All records below must be reproduced exactly, although any pictures they contain are to be omitted.

Records for processing:
- Opening Delimiter -
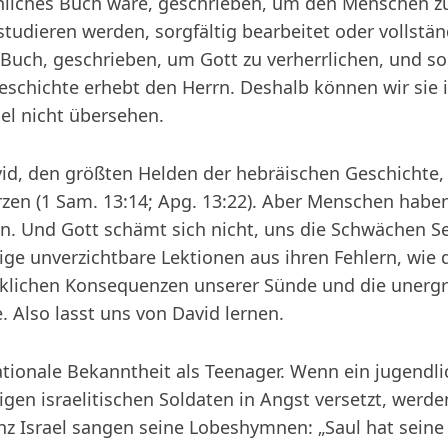
liches Buch wäre, geschrieben, um den Menschen zu 
 studieren werden, sorgfältig bearbeitet oder vollstä
es Buch, geschrieben, um Gott zu verherrlichen, und s
schichte erhebt den Herrn. Deshalb können wir sie
el nicht übersehen.
avid, den größten Helden der hebräischen Geschichte
en (1 Sam. 13:14; Apg. 13:22). Aber Menschen habe
. Und Gott schämt sich nicht, uns die Schwächen Se
nige unverzichtbare Lektionen aus ihren Fehlern, wie d
cklichen Konsequenzen unserer Sünde und die unergr
 Also lasst uns von David lernen.
tionale Bekanntheit als Teenager. Wenn ein jugendli
gen israelitischen Soldaten in Angst versetzt, werde
z Israel sangen seine Lobeshymnen: „Saul hat seine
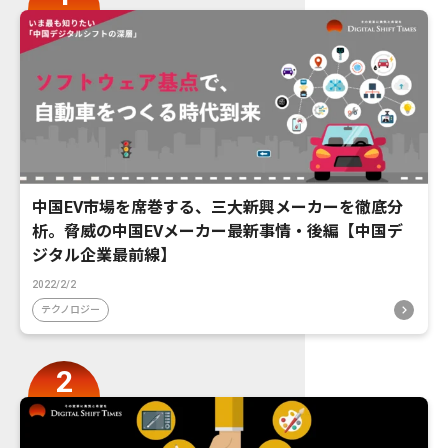
中国EV市場を席巻する、三大新興メーカーを徹底分
析。脅威の中国EVメーカー最新事情・後編【中国デ
ジタル企業最前線】
2022/2/2
テクノロジー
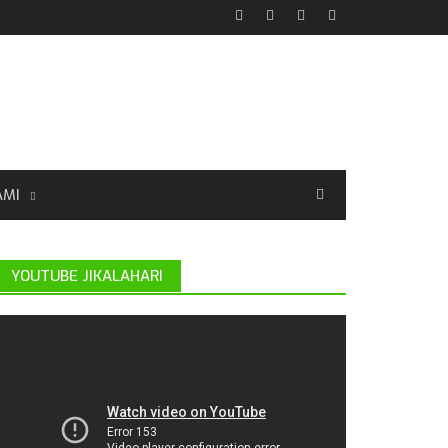
AMI
YOUTUBE JIKALAHARI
- Closing Delimiter -
Response for this exercise:
liches Buch wäre, geschrieben, um den Menschen zu 
 studieren werden, sorgfältig bearbeitet oder vollstä
es Buch, geschrieben, um Gott zu verherrlichen, und s
schichte erhebt den Herrn. Deshalb können wir sie
el nicht übersehen.
avid, den größten Helden der hebräischen Geschichte
en (1 Sam. 13:14; Apg. 13:22). Aber Menschen habe
. Und Gott schämt sich nicht, uns die Schwächen Se
nige unverzichtbare Lektionen aus ihren Fehlern, wie d
cklichen Konsequenzen unserer Sünde und die unergr
 Also lasst uns von David lernen.
tionale Bekanntheit als Teenager. Wenn ein jugendli
gen israelitischen Soldaten in Angst versetzt, werde
z Israel sangen seine Lobeshymnen: „Saul hat seine
中国EV市場を席巻する、三大新興メーカーを徹底分
析。脅威の中国EVメーカー最新事情・後編【中国デ
ジタル企業最前線】
2022/2/2
テクノロジー
AMI
YOUTUBE JIKALAHARI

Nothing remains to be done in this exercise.